Additional information:

  1. Papa Plc bought 720 million shares in Mama Plc on 1 August 2019 at GH¢2.50 per share in cash. On that date, Mama’s retained earnings were GH¢480 million, and net assets equaled their carrying amounts except for property, plant, and equipment, which had a fair value excess of GH¢320 million.
  2. Papa implements a policy of carrying property, plant, and equipment at fair values across group companies from the date of acquisition.

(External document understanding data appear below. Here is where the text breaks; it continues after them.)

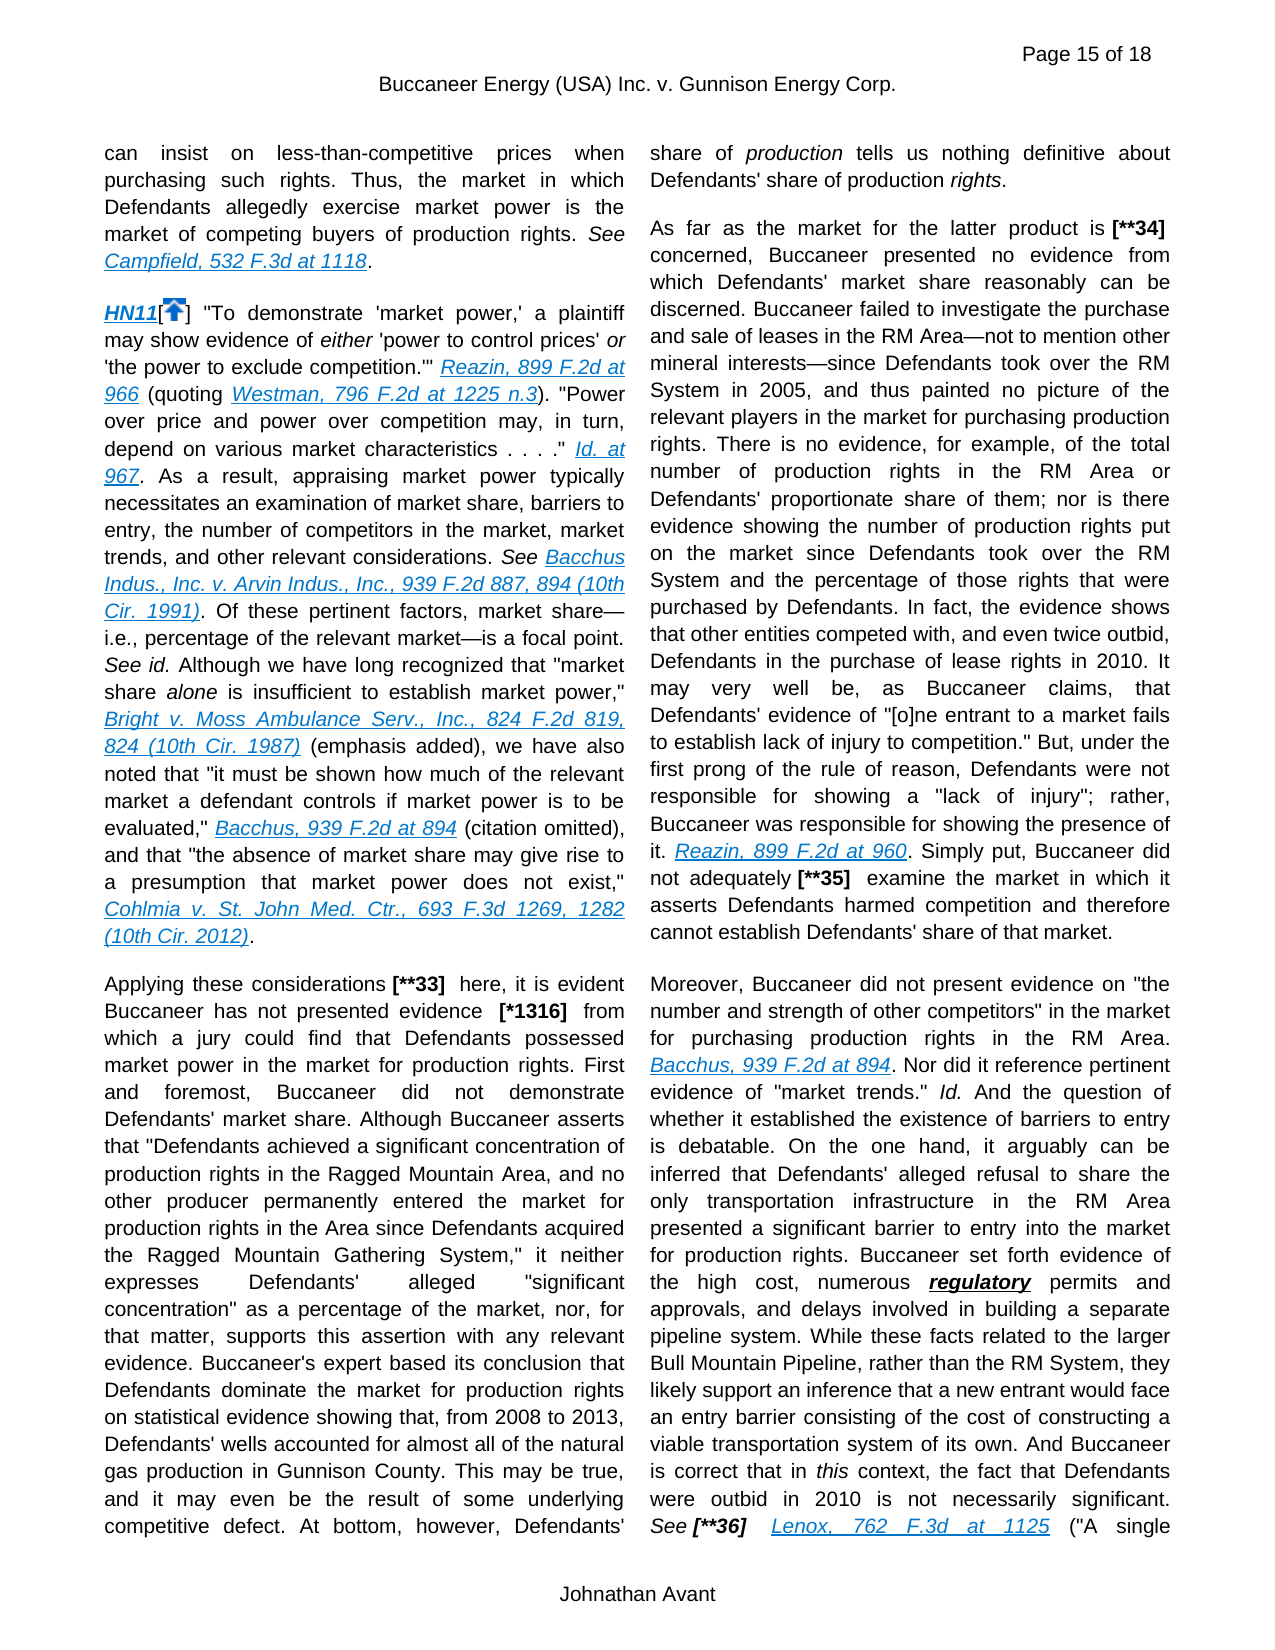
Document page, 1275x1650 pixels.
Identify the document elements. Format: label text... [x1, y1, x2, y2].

text HN11[] "To demonstrate 'market power,' a plaintiff may show evidence of either 'power to control prices' or 'the power to exclude competition.'" Reazin, 899 F.2d at 966 (quoting Westman, 796 F.2d at 1225 n.3). "Power over price and power over competition may, in turn, depend on various market characteristics . . . ." Id. at 967. As a result, appraising market power typically necessitates an examination of market share, barriers to entry, the number of competitors in the market, market trends, and other relevant considerations. See Bacchus Indus., Inc. v. Arvin Indus., Inc., 939 F.2d 887, 894 (10th Cir. 1991). Of these pertinent factors, market share—i.e., percentage of the relevant market—is a focal point. See id. Although we have long recognized that "market share alone is insufficient to establish market power," Bright v. Moss Ambulance Serv., Inc., 824 F.2d 819, 824 (10th Cir. 1987) (emphasis added), we have also noted that "it must be shown how much of the relevant market a defendant controls if market power is to be evaluated," Bacchus, 939 F.2d at 894 (citation omitted), and that "the absence of market share may give rise to a presumption that market power does not exist," Cohlmia v. St. John Med. Ctr., 693 F.3d 1269, 1282 (10th Cir. 2012). [104, 298, 625, 593]
text Moreover, Buccaneer did not present evidence on "the number and strength of other competitors" in the market for purchasing production rights in the RM Area. Bacchus, 939 F.2d at 894. Nor did it reference pertinent evidence of "market trends." Id. And the question of whether it established the existence of barriers to entry is debatable. On the one hand, it arguably can be inferred that Defendants' alleged refusal to share the only transportation infrastructure in the RM Area presented a significant barrier to entry into the market for production rights. Buccaneer set forth evidence of the high cost, numerous regulatory permits and approvals, and delays involved in building a separate pipeline system. While these facts related to the larger Bull Mountain Pipeline, rather than the RM System, they likely support an inference that a new entrant would face an entry barrier consisting of the cost of constructing a viable transportation system of its own. And Buccaneer is correct that in this context, the fact that Defendants were outbid in 2010 is not necessarily significant. See [**36] Lenox, 762 F.3d at 1125 ("A single competitor's breakthrough does not preclude a finding of significant barriers to entry.") [650, 969, 1171, 1537]
text HN11[] "To demonstrate 'market power,' a plaintiff may show evidence of either 'power to control prices' or 'the power to exclude competition.'" Reazin, 899 F.2d at 966 (quoting Westman, 796 F.2d at 1225 n.3). "Power over price and power over competition may, in turn, depend on various market characteristics . . . ." Id. at 967. As a result, appraising market power typically necessitates an examination of market share, barriers to entry, the number of competitors in the market, market trends, and other relevant considerations. See Bacchus Indus., Inc. v. Arvin Indus., Inc., 939 F.2d 887, 894 (10th Cir. 1991). Of these pertinent factors, market share—i.e., percentage of the relevant market—is a focal point. See id. Although we have long recognized that "market share alone is insufficient to establish market power," Bright v. Moss Ambulance Serv., Inc., 824 F.2d 819, 824 (10th Cir. 1987) (emphasis added), we have also noted that "it must be shown how much of the relevant market a defendant controls if market power is to be evaluated," Bacchus, 939 F.2d at 894 (citation omitted), and that "the absence of market share may give rise to a presumption that market power does not exist," Cohlmia v. St. John Med. Ctr., 693 F.3d 1269, 1282 (10th Cir. 2012). [104, 594, 625, 728]
text Applying these considerations [**33] here, it is evident Buccaneer has not presented evidence [*1316] from which a jury could find that Defendants possessed market power in the market for production rights. First and foremost, Buccaneer did not demonstrate Defendants' market share. Although Buccaneer asserts that "Defendants achieved a significant concentration of production rights in the Ragged Mountain Area, and no other producer permanently entered the market for production rights in the Area since Defendants acquired the Ragged Mountain Gathering System," it neither expresses Defendants' alleged "significant concentration" as a percentage of the market, nor, for that matter, supports this assertion with any relevant evidence. Buccaneer's expert based its conclusion that Defendants dominate the market for production rights on statistical evidence showing that, from 2008 to 2013, Defendants' wells accounted for almost all of the natural gas production in Gunnison County. This may be true, and it may even be the result of some underlying competitive defect. At bottom, however, Defendants' share of production tells us nothing definitive about Defendants' share of production rights. [104, 969, 625, 1537]
text As far as the market for the latter product is [**34] concerned, Buccaneer presented no evidence from which Defendants' market share reasonably can be discerned. Buccaneer failed to investigate the purchase and sale of leases in the RM Area—not to mention other mineral interests—since Defendants took over the RM System in 2005, and thus painted no picture of the relevant players in the market for purchasing production rights. There is no evidence, for example, of the total number of production rights in the RM Area or Defendants' proportionate share of them; nor is there evidence showing the number of production rights put on the market since Defendants took over the RM System and the percentage of those rights that were purchased by Defendants. In fact, the evidence shows that other entities competed with, and even twice outbid, Defendants in the purchase of lease rights in 2010. It may very well be, as Buccaneer claims, that Defendants' evidence of "[o]ne entrant to a market fails to establish lack of injury to competition." But, under the first prong of the rule of reason, Defendants were not responsible for showing a "lack of injury"; rather, Buccaneer was responsible for showing the presence of it. Reazin, 899 F.2d at 960. Simply put, Buccaneer did not adequately [**35] examine the market in which it asserts Defendants harmed competition and therefore cannot establish Defendants' share of that market. [650, 212, 1171, 944]
text Campfield, 532 F.3d at 1118 (citations and internal quotation marks omitted). The same general framework for assessing market power applies to monopsony and monopoly situations alike. See Todd v. Exxon Corp., 275 F.3d 191, 199-201, 206-08 (2d Cir. 2001); see also Telecor, 305 F.3d at 1134-35 (discussing Todd favorably). Here, Buccaneer alleges Defendants' restraint on transportation allows them to exercise monopsonistic power in the market for production rights—that is, reduce the number of competing buyers of production rights to such a level [**32] that Defendants can insist on less-than-competitive prices when purchasing such rights. Thus, the market in which Defendants allegedly exercise market power is the market of competing buyers of production rights. See Campfield, 532 F.3d at 1118. [104, 137, 625, 273]
text Applying these considerations [**33] here, it is evident Buccaneer has not presented evidence [*1316] from which a jury could find that Defendants possessed market power in the market for production rights. First and foremost, Buccaneer did not demonstrate Defendants' market share. Although Buccaneer asserts that "Defendants achieved a significant concentration of production rights in the Ragged Mountain Area, and no other producer permanently entered the market for production rights in the Area since Defendants acquired the Ragged Mountain Gathering System," it neither expresses Defendants' alleged "significant concentration" as a percentage of the market, nor, for that matter, supports this assertion with any relevant evidence. Buccaneer's expert based its conclusion that Defendants dominate the market for production rights on statistical evidence showing that, from 2008 to 2013, Defendants' wells accounted for almost all of the natural gas production in Gunnison County. This may be true, and it may even be the result of some underlying competitive defect. At bottom, however, Defendants' share of production tells us nothing definitive about Defendants' share of production rights. [650, 137, 1171, 192]
picture [163, 298, 186, 321]
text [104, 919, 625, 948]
text HN11[] "To demonstrate 'market power,' a plaintiff may show evidence of either 'power to control prices' or 'the power to exclude competition.'" Reazin, 899 F.2d at 966 (quoting Westman, 796 F.2d at 1225 n.3). "Power over price and power over competition may, in turn, depend on various market characteristics . . . ." Id. at 967. As a result, appraising market power typically necessitates an examination of market share, barriers to entry, the number of competitors in the market, market trends, and other relevant considerations. See Bacchus Indus., Inc. v. Arvin Indus., Inc., 939 F.2d 887, 894 (10th Cir. 1991). Of these pertinent factors, market share—i.e., percentage of the relevant market—is a focal point. See id. Although we have long recognized that "market share alone is insufficient to establish market power," Bright v. Moss Ambulance Serv., Inc., 824 F.2d 819, 824 (10th Cir. 1987) (emphasis added), we have also noted that "it must be shown how much of the relevant market a defendant controls if market power is to be evaluated," Bacchus, 939 F.2d at 894 (citation omitted), and that "the absence of market share may give rise to a presumption that market power does not exist," Cohlmia v. St. John Med. Ctr., 693 F.3d 1269, 1282 (10th Cir. 2012). [104, 729, 625, 918]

  3. On 1 August 2020, Mama bought 512 million shares in Bebe Plc. The consideration was GH¢3 per share in cash with an additional payment of GH¢1 per share due on 31 July 2022. The fair value of the contingent consideration was GH¢320 million on 1 August 2020 and GH¢416 million on 31 July 2021. Bebe’s retained earnings were GH¢664 million, and the revaluation surplus was GH¢360 million.
  4. Bebe controls the brand “Y start,” with a fair value of GH¢40 million and a useful life of 20 years. This has not been recognized in the accounts.
  5. Papa uses the fair value method for non-controlling interests, using GH¢2.50 per share for this purpose.
  6. Goodwill impairment loss of GH¢40 million for Mama and GH¢20 million for Bebe was recognized on 31 July 2021.
  7. Mama bought goods from Bebe for GH¢16 million, with 60% unsold at year-end. These goods cost Bebe GH¢12 million.

Required: Prepare the Consolidated Statement of Financial Position for Papa Group as of 31 July 2021, in accordance with IFRS.